Design discourse is admittedly mostly technical in the sense of focusing on product development, marketing, and business planning. Nonetheless there is a deeper and, for the social scientist, more interesting background for questions relating to design. At stake is fundamentally a techné of the self in the sense of Foucault’s ethics and Heidegger’s interpretation of technology as poiesis. In a well-known book entitled Sciences of the Artificial, Herbert Simon developed a concept of design that can be traced from Greek techné and applied to Foucault’s technology of self as ethics. For Simon (1996)
“Engineers are not the only professional designers. Everyone designs who devises courses of action aimed at changing existing situations into preferred ones. The intellectual activity that produces material artifacts is no different fundamentally from the one that prescribes remedies for a sick patient or the one that devises a new sales plan for a company or a social welfare policy for a state. Design, so construed, is the core of all professional training…. Schools of engineering, as well as schools of architecture, business, education, law, and medicine, are all centrally concerned with the process of design.” (111)

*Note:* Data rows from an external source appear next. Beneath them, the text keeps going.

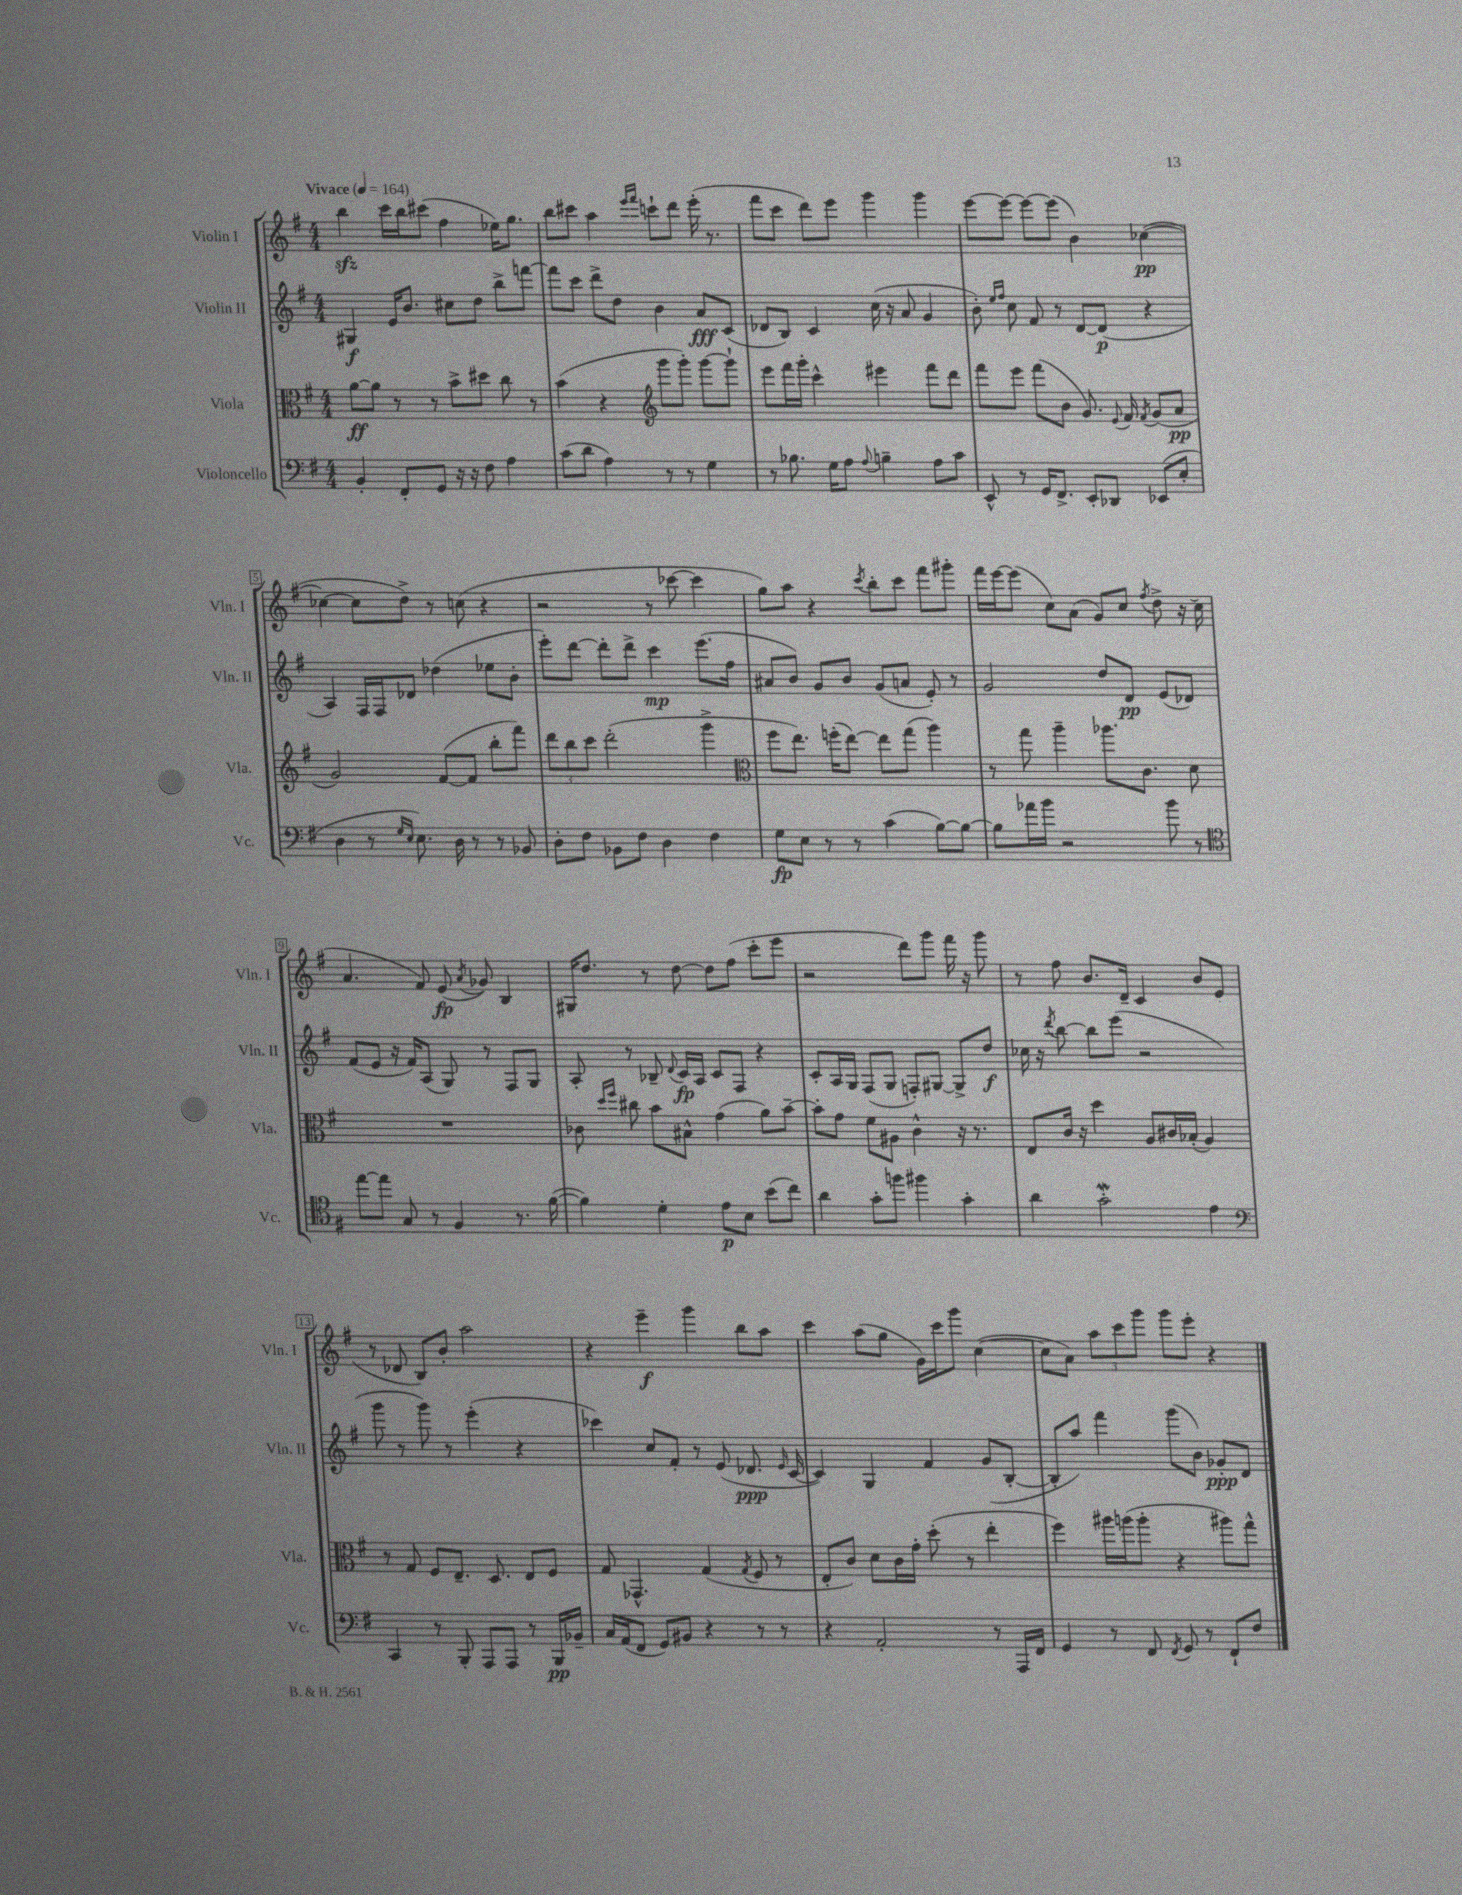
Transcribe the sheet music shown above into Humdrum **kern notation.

**kern	**dynam	**kern	**dynam	**kern	**dynam	**kern	**dynam
*part4	*part4	*part3	*part3	*part2	*part2	*part1	*part1
*staff4	*staff4	*staff3	*staff3	*staff2	*staff2	*staff1	*staff1
*I"Violoncello	*	*I"Viola	*	*I"Violin II	*	*I"Violin I	*
*I'Vc.	*	*I'Vla.	*	*I'Vln. II	*	*I'Vln. I	*
*clefF4	*	*clefC3	*	*clefG2	*	*clefG2	*
*k[f#]	*	*k[f#]	*	*k[f#]	*	*k[f#]	*
*M4/4	*	*M4/4	*	*M4/4	*	*M4/4	*
*MM164	*	*MM164	*	*MM164	*	*MM164	*
=1	=1	=1	=1	=1	=1	=1	=1
!	!	!	!	!	!	!LO:TX:a:B:t=Vivace	!
4BB'/	.	[8a\L	ff	4G#X/	f	4bbzz\	.
.	.	8a\J]	.	.	.	.	.
8FF#'/L	.	8r	.	16e/KL	.	16ccc\LL	.
.	.	.	.	8.b/J	.	16bb\J	.
8GG/J	.	8r	.	.	.	(8ccc#X\J	.
16r	.	8b^\L	.	8cc#X\L	.	4ff#\	.
16r	.	.	.	.	.	.	.
8F#\	.	8dd#X\J	.	8dd\J	.	.	.
4A\	.	8cc\	.	8bb^\L	.	16ee-X\KL)	.
.	.	.	.	.	.	8.gg\J	.
.	.	8r	.	[8fffn\J	.	.	.
=2	=2	=2	=2	=2	=2	=2	=2
(8c\L	.	(4b\	.	8fff\L]	.	8bb\L	.
8d\J	.	.	.	8ccc\J	.	8ccc#X\J	.
4A\)	.	4r	.	8ddd^\L	.	4aa\	.
.	.	.	.	8dd\J	.	.	.
*	*	*clefG2	*	*	*	*	*
.	.	.	.	.	.	16qqeee/LL	.
.	.	.	.	.	.	16qqfff#/JJ	.
8r	.	8ggg\L	.	4b\	.	8cccn`\L	.
8r	.	8ggg'\J)	.	.	.	8ddd\J	.
4G\	.	[8ggg\L	.	8a/L	fff	(16eee'\	.
.	.	.	.	.	.	8.r	.
.	.	8ggg`\J]	.	(8c/J	.	.	.
=3	=3	=3	=3	=3	=3	=3	=3
8r	.	8eee\L	.	8d-X/L	.	8fff#\L	.
8.B-X\	.	16fff#\L	.	8B/J)	.	8ccc\J	.
.	.	16ggg'\JJ	.	.	.	.	.
.	.	4ccc^^\	.	4c/	.	8ddd\L)	.
16G\KL	.	.	.	.	.	.	.
8A\J	.	.	.	.	.	8eee\J	.
8qqA/	.	.	.	.	.	.	.
4Bn~\	.	4eee#X\	.	(16cc\	.	4ggg\	.
.	.	.	.	16r	.	.	.
.	.	.	.	8a/	.	.	.
8A\L	.	8fff#\L	.	4g/	.	4ggg\	.
8c\J	.	8ddd\J	.	.	.	.	.
=4	=4	=4	=4	=4	=4	=4	=4
8EE^^/	.	8fff#\L	.	8b'\)	.	[8eee\L	.
.	.	.	.	16qqee/LL	.	.	.
.	.	.	.	16qqff#/JJ	.	.	.
8r	.	8eee\J	.	8cc\	.	8eee\J_	.
16GG/KL	.	(8fff#\L	.	8f#/	.	8eee\L_	.
8.FF#^/J	.	.	.	.	.	.	.
.	.	8b\J	.	8r	.	(8eee\J]	.
8EE'/L	.	8.g/)	.	[8d/L	.	4b\)	.
8DD-X/J	.	.	.	(8d/J]	p	.	.
.	.	8qqe/	.	.	.	.	.
.	.	16f#/	.	.	.	.	.
.	.	8qf#/	.	.	.	.	.
(8EE-X/L	.	(8g/L	.	4r	.	([4cc-X\	pp
8E'/J	.	8a/J	pp	.	.	.	.
!!LO:LB:g=z
=5	=5	=5	=5	=5	=5	=5	=5
4D\	.	2g/)	.	4A/)	.	4cc-X\_	.
8r	.	.	.	16F#/LL	.	8cc-\L]	.
.	.	.	.	16F#/J	.	.	.
16qqG/LL	.	.	.	.	.	.	.
16qqE/JJ	.	.	.	.	.	.	.
8.E\)	.	.	.	8d-X/J	.	8dd^\J)	.
.	.	([8f#/L	.	(4dd-X\	.	8r	.
16D\	.	.	.	.	.	.	.
8r	.	8f#/J]	.	.	.	(8ccn\	.
8r	.	8bb'\L	.	8ee-X\L	.	4r	.
8BB-X/	.	8fff#\J)	.	8b'\J	.	.	.
=6	=6	=6	=6	=6	=6	=6	=6
8D'\L	.	12ddd\L	.	8eee'\L)	.	2r	.
.	.	12bb\	.	.	.	.	.
8F#\J	.	.	.	[8ddd\J	.	.	.
.	.	12ccc\J	.	.	.	.	.
8BB-X\L	.	(2ddd'\	.	8ddd'\L]	.	.	.
8F#\J	.	.	.	8ddd^\J	.	.	.
4D\	.	.	.	4ccc\	mp	8r	.
.	.	.	.	.	.	[8ccc-X\	.
4F#\	.	4ggg^\	.	(8.eee\L	.	4ccc-\]	.
.	.	.	.	16ff#\Jk	.	.	.
=7	=7	=7	=7	=7	=7	=7	=7
*	*	*clefC3	*	*	*	*	*
8G\L	fp	8ff#\L	.	8a#X/L	.	8gg\L)	.
8E\J	.	8.ee\J)	.	8b/J)	.	8aa\J	.
8r	.	.	.	8g/L	.	4r	.
.	.	(16ffn'\KL	.	.	.	.	.
8r	.	[8ee\J)	.	8b/J	.	.	.
.	.	.	.	.	.	8qccc/	.
(4c\	.	8ee\L]	.	(8g/L	.	8bb'\L	.
.	.	(8gg\J	.	8an/J	.	8ccc\J	.
[8B\L)	.	4aa\)	.	8e'/)	.	8fff#\L	.
8B\J_	.	.	.	8r	.	8ggg#X'\J	.
=8	=8	=8	=8	=8	=8	=8	=8
8B\L]	.	8r	.	2g/	.	16fff#\LL	.
.	.	.	.	.	.	[16eee\J	.
16a-X\L	.	8gg\	.	.	.	(8eee\J]	.
16b\JJ	.	.	.	.	.	.	.
2r	.	4aa~\	.	.	.	8cc\L)	.
.	.	.	.	.	.	(8a\J	.
.	.	8.aa-X\L	.	8dd/L	.	8g/L)	.
.	.	.	.	8d/J	pp	8cc/J	.
.	.	8.c\J	.	.	.	.	.
.	.	.	.	.	.	8qff#/	.
8b\	.	.	.	(8e/L	.	8dd^\	.
8r	.	8d\	.	8d-X/J)	.	16r	.
.	.	.	.	.	.	(16cc\	.
!!LO:LB:g=z
=9	=9	=9	=9	=9	=9	=9	=9
*clefC4	*	*	*	*	*	*	*
[8ee\L	.	1r	.	(8f#/L	.	4.a/	.
8ee\J]	.	.	.	8e/J	.	.	.
8G/	.	.	.	16r	.	.	.
.	.	.	.	16f#/KL)	.	.	.
8r	.	.	.	(8A/J	.	8f#/)	.
4F#/	.	.	.	8G/)	.	(8e/	fp
.	.	.	.	.	.	8qa/	.
.	.	.	.	8r	.	8g-X/)	.
8.r	.	.	.	8F#/L	.	4B/	.
.	.	.	.	8G/J	.	.	.
([16f#\	.	.	.	.	.	.	.
=10	=10	=10	=10	=10	=10	=10	=10
4f#\])	.	8c-X\	.	8A'/	.	16G#X/KL	.
.	.	.	.	.	.	8.dd/J	.
.	.	16qqdd/LL	.	.	.	.	.
.	.	16qqff#/JJ	.	.	.	.	.
.	.	8cc#X\	.	8r	.	.	.
4d'\	.	8b\L	.	8B-X~/	.	8r	.
.	.	.	.	8qqd/	.	.	.
.	.	8B#X^^\J	.	16c/LL	fp	[8dd\	.
.	.	.	.	16A/JJ	.	.	.
8e\L	p	(4g\	.	8c/L	.	8dd\L]	.
8B\J	.	.	.	8F#/J	.	(8ff#\J	.
(8b\L	.	8a\L)	.	4r	.	8ccc'\L	.
8cc\J)	.	[8b~\J	.	.	.	8eee\J	.
=11	=11	=11	=11	=11	=11	=11	=11
4a\	.	8b'\L]	.	8c'/L	.	2r	.
.	.	8g\J	.	16A/L	.	.	.
.	.	.	.	16G/JJ	.	.	.
8g'\L	.	8f#\L	.	(8F#/L	.	.	.
8ffn\J	.	8A#X\J	.	8G/J	.	.	.
4ff#X\	.	4c^^\	.	8Fn'/L)	.	8ddd\L)	.
.	.	.	.	[8G#X/J	.	8ggg\J	.
4g'\	.	16r	.	8G#^/L]	.	16fff#\	.
.	.	8.r	.	.	.	16r	.
.	.	.	.	8dd/J	f	8ggg\	.
=12	=12	=12	=12	=12	=12	=12	=12
4a\	.	8E/L	.	16cc-X\	.	8r	.
.	.	.	.	16r	.	.	.
.	.	.	.	8qddd/	.	.	.
.	.	16c/Jk	.	[8bb\	.	8ff#\	.
.	.	16r	.	.	.	.	.
2gw'\	.	4dd\	.	8bb\L]	.	8.b/L	.
.	.	.	.	(8eee\J	.	.	.
.	.	.	.	.	.	16d~/Jk	.
.	.	8A/L	.	2r	.	4c/	.
.	.	16c#X/L	.	.	.	.	.
.	.	(16B-X'/JJ	.	.	.	.	.
4e\	.	4A/)	.	.	.	8b/L	.
.	.	.	.	.	.	(8e/J	.
!!LO:LB:g=z
=13	=13	=13	=13	=13	=13	=13	=13
*clefF4	*	*	*	*	*	*	*
4CC/	.	8r	.	8ggg\	.	8r	.
.	.	8G/	.	8r	.	8d-X/	.
8r	.	8F#/L	.	8ggg\)	.	8B/L)	.
8BBB'/	.	8.E~/J	.	8r	.	8b'/J	.
8AAA/L	.	.	.	(4eee'\	.	2aa\	.
.	.	8.D/	.	.	.	.	.
8AAA/J	.	.	.	.	.	.	.
8r	.	8E/L	.	4r	.	.	.
16BBB/LL	pp	8F#/J	.	.	.	.	.
16BB-X~/JJ	.	.	.	.	.	.	.
=14	=14	=14	=14	=14	=14	=14	=14
16C/LL	.	8G/	.	4ccc-X\)	.	4r	.
(16AA/J	.	.	.	.	.	.	.
8FF#/J	.	4.GG-X^^/	.	.	.	.	.
8GG/L)	.	.	.	8cc/L	.	4eee~\	f
8BB#X/J	.	.	.	8f#'/J	.	.	.
4r	.	(4G/	.	8r	.	4ggg\	.
.	.	.	.	(8e/	.	.	.
.	.	8qG/	.	.	.	.	.
8r	.	8F#/	.	8.d-X/	ppp	8bb\L	.
8r	.	8r	.	.	.	8aa\J	.
.	.	.	.	16qqe/	.	.	.
.	.	.	.	[16c/	.	.	.
=15	=15	=15	=15	=15	=15	=15	=15
4r	.	8E'/L	.	4c/])	.	4ccc\	.
.	.	8c/J)	.	.	.	.	.
2AA'/	.	8d\L	.	4G/	.	(8aa\L	.
.	.	16c\L	.	.	.	8gg\J	.
.	.	16g'\JJ	.	.	.	.	.
.	.	(8dd'\	.	4f#/	.	16g\LL)	.
.	.	.	.	.	.	16ccc\J	.
.	.	8r	.	.	.	8ggg\J	.
8r	.	4ee'\	.	(8g/L	.	([4cc\	.
16AAA/LL	.	.	.	[8B'/J	.	.	.
16FF#/JJ	.	.	.	.	.	.	.
=16	=16	=16	=16	=16	=16	=16	=16
4GG/	.	4ff#\)	.	8B'/L]	.	8cc\L]	.
.	.	.	.	8aa/J)	.	8a\J)	.
8r	.	16aa#X\LL	.	4fff#\	.	12aa\L	.
.	.	(16aan\J	.	.	.	.	.
.	.	.	.	.	.	12ccc\	.
8FF#/	.	8aa'\J	.	.	.	.	.
.	.	.	.	.	.	12ggg\J	.
8qFF#/	.	.	.	.	.	.	.
8GG/	.	4r	.	(8ggg\L	.	8ggg\L	.
8r	.	.	.	8b\J)	.	8eee'\J	.
8FF#`/L	.	8aa#X\L)	.	8g-X'/L	ppp	4r	.
8F#/J	.	8gg^^\J	.	8d/J	.	.	.
==	==	==	==	==	==	==	==
*-	*-	*-	*-	*-	*-	*-	*-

Bruno Latour would agree to this and add that the concept of design today “has been extended from the details of daily objects to cities, landscapes, nations, cultures, bodies, genes, and … to nature itself… (Latour 2008: 2). Furthermore, this extension of the idea of design to all aspects of reality means that the concept of “design” has become “a clear substitute for revolution and modernization” (5); those two ideals that have led Modernity into an inescapable responsibility for planetary ecology. Finally, for Latour “the decisive advantage of the concept of design is that it necessarily involves an ethical dimension which is tied into the obvious question of good versus bad design” (5). The ethical dimension that Latour finds at the heart of design joins Foucault’s idea of an ethical technology of self for “humans have to be artificially made and remade” (10). Understanding self-knowledge as an ethical and technical (in the sense of techné) task of design should not lead us into post-humanist speculations and the discussion of cyborgs. Instead, that which makes design both ethically good and aesthetically beautiful is its ability to take as many different aspects of what something is and can become into account, to respect all the different claims that can be made on someone or something, to insure that nothing important is overlooked, and to allow for surprises and the unexpected. To design something well, including oneself, in the functional, ethical, and aesthetic dimensions, is to take account of as much information as one can in the process of constructing. Latour proposes that networking, that is, the techné of constructing actor-networks, should be understood as design. This means that design is a “means for drawing things together – gods, non-humans, and mortals included” (13).